▸ Requirement:
Count the lines below that hold the word "lists" and say how many, with no other text.

▸ Collected data:
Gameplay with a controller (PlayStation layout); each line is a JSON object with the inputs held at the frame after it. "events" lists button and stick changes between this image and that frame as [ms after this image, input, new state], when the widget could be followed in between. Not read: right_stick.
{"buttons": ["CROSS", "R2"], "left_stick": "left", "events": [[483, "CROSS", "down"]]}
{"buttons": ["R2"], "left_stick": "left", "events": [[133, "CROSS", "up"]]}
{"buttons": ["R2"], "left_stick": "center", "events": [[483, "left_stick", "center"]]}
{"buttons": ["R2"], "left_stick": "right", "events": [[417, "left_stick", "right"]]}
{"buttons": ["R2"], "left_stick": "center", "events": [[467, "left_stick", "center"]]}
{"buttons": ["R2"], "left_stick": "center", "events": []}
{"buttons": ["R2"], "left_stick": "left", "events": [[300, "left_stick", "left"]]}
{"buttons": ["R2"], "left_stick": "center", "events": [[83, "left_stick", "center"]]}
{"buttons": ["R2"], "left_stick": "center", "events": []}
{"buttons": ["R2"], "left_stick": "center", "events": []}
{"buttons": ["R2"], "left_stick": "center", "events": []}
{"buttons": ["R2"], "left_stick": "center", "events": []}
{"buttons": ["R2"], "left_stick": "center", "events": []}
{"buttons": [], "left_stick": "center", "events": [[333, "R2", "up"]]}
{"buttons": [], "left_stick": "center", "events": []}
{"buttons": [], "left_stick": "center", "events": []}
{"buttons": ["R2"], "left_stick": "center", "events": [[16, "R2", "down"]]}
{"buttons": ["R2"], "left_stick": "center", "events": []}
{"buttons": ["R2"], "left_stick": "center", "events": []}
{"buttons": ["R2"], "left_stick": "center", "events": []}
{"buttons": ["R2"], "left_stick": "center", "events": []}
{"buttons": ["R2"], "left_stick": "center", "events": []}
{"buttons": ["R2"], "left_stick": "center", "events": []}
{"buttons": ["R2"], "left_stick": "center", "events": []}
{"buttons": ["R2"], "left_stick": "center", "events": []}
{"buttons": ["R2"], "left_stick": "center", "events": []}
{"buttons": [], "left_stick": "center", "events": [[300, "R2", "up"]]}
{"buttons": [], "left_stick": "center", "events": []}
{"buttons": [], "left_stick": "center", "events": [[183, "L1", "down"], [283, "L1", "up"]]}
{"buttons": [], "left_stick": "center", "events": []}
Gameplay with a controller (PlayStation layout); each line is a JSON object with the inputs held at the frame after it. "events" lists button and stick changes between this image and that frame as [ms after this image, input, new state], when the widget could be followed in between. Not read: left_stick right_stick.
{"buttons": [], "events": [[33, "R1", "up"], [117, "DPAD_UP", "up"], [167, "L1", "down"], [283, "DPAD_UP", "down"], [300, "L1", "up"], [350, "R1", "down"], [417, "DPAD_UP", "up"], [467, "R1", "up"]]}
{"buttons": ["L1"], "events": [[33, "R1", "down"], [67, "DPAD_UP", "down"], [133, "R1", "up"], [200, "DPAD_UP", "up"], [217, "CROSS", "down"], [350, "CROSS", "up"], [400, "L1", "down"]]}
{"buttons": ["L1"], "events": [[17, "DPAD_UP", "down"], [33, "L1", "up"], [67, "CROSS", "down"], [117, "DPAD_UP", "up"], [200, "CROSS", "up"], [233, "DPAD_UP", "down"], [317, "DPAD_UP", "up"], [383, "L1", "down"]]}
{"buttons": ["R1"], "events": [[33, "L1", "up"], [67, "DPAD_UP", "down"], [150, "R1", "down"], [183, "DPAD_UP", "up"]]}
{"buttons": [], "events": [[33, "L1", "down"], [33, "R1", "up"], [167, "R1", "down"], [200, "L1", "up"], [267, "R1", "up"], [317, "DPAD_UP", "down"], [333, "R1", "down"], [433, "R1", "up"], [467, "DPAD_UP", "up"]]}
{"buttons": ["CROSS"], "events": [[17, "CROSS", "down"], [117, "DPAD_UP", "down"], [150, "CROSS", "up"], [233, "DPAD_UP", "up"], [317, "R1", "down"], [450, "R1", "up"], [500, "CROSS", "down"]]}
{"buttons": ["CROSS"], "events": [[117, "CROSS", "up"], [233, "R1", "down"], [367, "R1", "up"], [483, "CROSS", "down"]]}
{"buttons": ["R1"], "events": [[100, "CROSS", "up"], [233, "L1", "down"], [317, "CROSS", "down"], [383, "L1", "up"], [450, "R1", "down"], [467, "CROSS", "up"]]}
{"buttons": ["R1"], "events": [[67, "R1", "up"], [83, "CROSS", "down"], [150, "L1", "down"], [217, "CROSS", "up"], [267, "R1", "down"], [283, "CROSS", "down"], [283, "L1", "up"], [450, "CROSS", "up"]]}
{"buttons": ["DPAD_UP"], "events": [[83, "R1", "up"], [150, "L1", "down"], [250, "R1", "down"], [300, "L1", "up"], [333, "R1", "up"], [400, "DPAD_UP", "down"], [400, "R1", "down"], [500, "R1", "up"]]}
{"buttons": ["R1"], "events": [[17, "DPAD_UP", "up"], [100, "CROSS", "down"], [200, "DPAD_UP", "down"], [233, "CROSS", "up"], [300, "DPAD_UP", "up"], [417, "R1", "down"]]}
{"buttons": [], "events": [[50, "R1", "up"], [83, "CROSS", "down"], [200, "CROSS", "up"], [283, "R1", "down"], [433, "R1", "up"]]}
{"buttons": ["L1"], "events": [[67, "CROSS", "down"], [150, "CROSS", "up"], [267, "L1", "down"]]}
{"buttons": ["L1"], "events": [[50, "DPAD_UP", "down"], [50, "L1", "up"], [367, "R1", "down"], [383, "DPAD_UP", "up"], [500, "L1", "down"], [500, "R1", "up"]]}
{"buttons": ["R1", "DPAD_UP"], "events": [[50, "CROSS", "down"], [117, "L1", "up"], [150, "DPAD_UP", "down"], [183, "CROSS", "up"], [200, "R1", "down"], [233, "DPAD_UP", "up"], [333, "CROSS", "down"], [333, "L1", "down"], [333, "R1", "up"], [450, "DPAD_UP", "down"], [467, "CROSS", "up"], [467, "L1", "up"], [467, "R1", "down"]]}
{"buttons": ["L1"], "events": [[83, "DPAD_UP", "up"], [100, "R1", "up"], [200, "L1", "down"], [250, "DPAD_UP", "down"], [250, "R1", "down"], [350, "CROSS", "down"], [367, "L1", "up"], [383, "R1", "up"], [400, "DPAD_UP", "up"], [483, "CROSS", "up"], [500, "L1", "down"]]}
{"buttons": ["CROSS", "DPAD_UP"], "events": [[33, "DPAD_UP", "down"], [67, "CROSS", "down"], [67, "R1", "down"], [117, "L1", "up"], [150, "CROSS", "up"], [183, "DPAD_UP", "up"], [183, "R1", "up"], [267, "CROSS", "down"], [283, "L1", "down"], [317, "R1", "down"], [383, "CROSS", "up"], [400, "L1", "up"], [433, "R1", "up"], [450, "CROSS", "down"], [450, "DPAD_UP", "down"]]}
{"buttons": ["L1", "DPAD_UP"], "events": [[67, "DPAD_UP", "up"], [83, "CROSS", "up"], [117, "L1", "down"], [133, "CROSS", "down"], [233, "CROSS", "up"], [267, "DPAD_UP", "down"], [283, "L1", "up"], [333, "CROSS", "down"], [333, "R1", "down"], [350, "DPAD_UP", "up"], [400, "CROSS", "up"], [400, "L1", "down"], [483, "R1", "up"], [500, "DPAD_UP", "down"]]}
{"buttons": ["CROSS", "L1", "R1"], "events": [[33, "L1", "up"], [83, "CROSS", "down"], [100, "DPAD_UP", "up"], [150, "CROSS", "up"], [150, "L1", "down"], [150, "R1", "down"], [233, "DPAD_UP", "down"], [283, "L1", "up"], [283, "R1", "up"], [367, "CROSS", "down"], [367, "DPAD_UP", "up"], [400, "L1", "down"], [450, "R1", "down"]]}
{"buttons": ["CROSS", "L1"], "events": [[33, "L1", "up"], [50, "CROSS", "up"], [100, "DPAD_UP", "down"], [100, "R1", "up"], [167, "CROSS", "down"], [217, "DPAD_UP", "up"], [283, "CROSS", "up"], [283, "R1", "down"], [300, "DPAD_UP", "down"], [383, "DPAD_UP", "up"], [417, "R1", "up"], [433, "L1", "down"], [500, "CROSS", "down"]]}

▸ Written solution:
2